In ons land is het vooral koning Willem II geweest, die de stoot heeft gegeven tot het invoeren van wedrennen hier te lande en
het in het leven roepen van een Volbloedfokkerij, waartoe hij Engelse Volbloedpaarden ter beschikking had en de hengsten ook
ten dienste van derden stelde.
Er werd mede door zijn aanmoediging gesticht 'n „Societeit ter bevordering van de veredeling van het paardenras in het Koninkrijk der Nederlanden". Deze societeit stelde zich ten doel edele paarden te registreren en wedstrijden te organiseren. Tot dit laatste doel had zij renbanen nodig, welke dan ook in verschillende plaatsen werden aangelegd o.a. te Scheveningen. Men moet zich zo'n renbaan uit de vorige eeuw echter niet zo voorstellen als die, welke wij tegenwoordig kennen. Veelal werd gebruik gemaakt van heidevelden of andere „woeste gronden", welke enigszins gelijk werden gemaakt. Van een afrastering was geen sprake.
Om het publiek van de baan te houden werd de hulp ingeroepen van bereden militairen (dragonders of marechaussee). Er was een klein hoog opgetrokken huisje aan het einde der baan waarin de scheidsrechters plaats namen en verder werd er voor de „upper ten" tijdelijk een tribune gebouwd. Een klene tribune, want de „upper ten" was niet zo uitgebreid.
Omdat de koning belang stelde in het renwezen en de koninklijke prinsen of zelf meereden of hun paarden lieten meelopen, wilde de aristocratie gaarne van de partij zijn. Velen van hen waren dan ook lid van de ook wel genoemde „Velzer Societeit".

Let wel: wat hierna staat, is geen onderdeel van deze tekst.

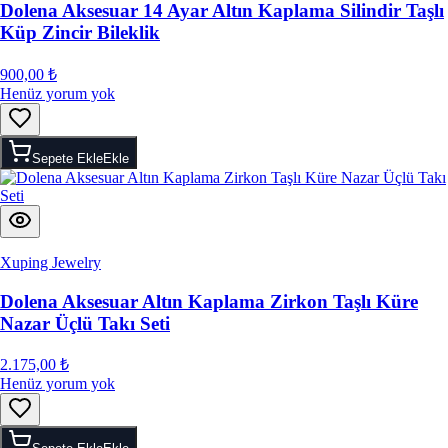
Dolena Aksesuar 14 Ayar Altın Kaplama Silindir Taşlı
Küp Zincir Bileklik
900,00 ₺
Henüz yorum yok
Sepete Ekle
Ekle
Xuping Jewelry
Dolena Aksesuar Altın Kaplama Zirkon Taşlı Küre
Nazar Üçlü Takı Seti
2.175,00 ₺
Henüz yorum yok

Van alle aldus ontstane renbanen is die te Scheveningen misschien wel de beste en bloeiendste geweest. In de „Geschiedenis van
Scheveningen" (1826, uitg. Die Haghe) vertelt Vermaas ons iets over deze renbaan en wat er alzo op gebeurde. (zie artikel hierboven)
Uit een „Kadastrale terreinschets" van 1846 blijkt, dat de lengte van de baan 1700 Nederlandse ellen (1700 m) was en haar breedte 30 ellen. Zij lag ingesloten tussen de „straat naar Badhuis' (Gevers Deynootweg) en de uit Den Haag komende „straatweg naar Badhuis" (tegenwoordige Badhuisweg) en wel als min of meer ellipsvormige baan.
Er is in het gemeente-archief van Den Haag een aardige steendruk te vinden, waarop men een fraaie tribune ziet afgebeeld met de koninklijke loge, waarboven een gekroonde W (van Willem). Deze prent is van de hand van Chr. van Lier. In 1846 werden er de eerste rennen gelopen.
De „Societeit" schreef deze uit en 't geheel werd gesteund door de leden van 't Koninklijk Huis, 't stedelijk bestuur en vele aanzienlijken in den lande, zoals men toen vermeldde.
De eerste rendag viel op 3 augustus en werd omschreven als nieuwigheid over gekomen uit Engeland en Frankrijk".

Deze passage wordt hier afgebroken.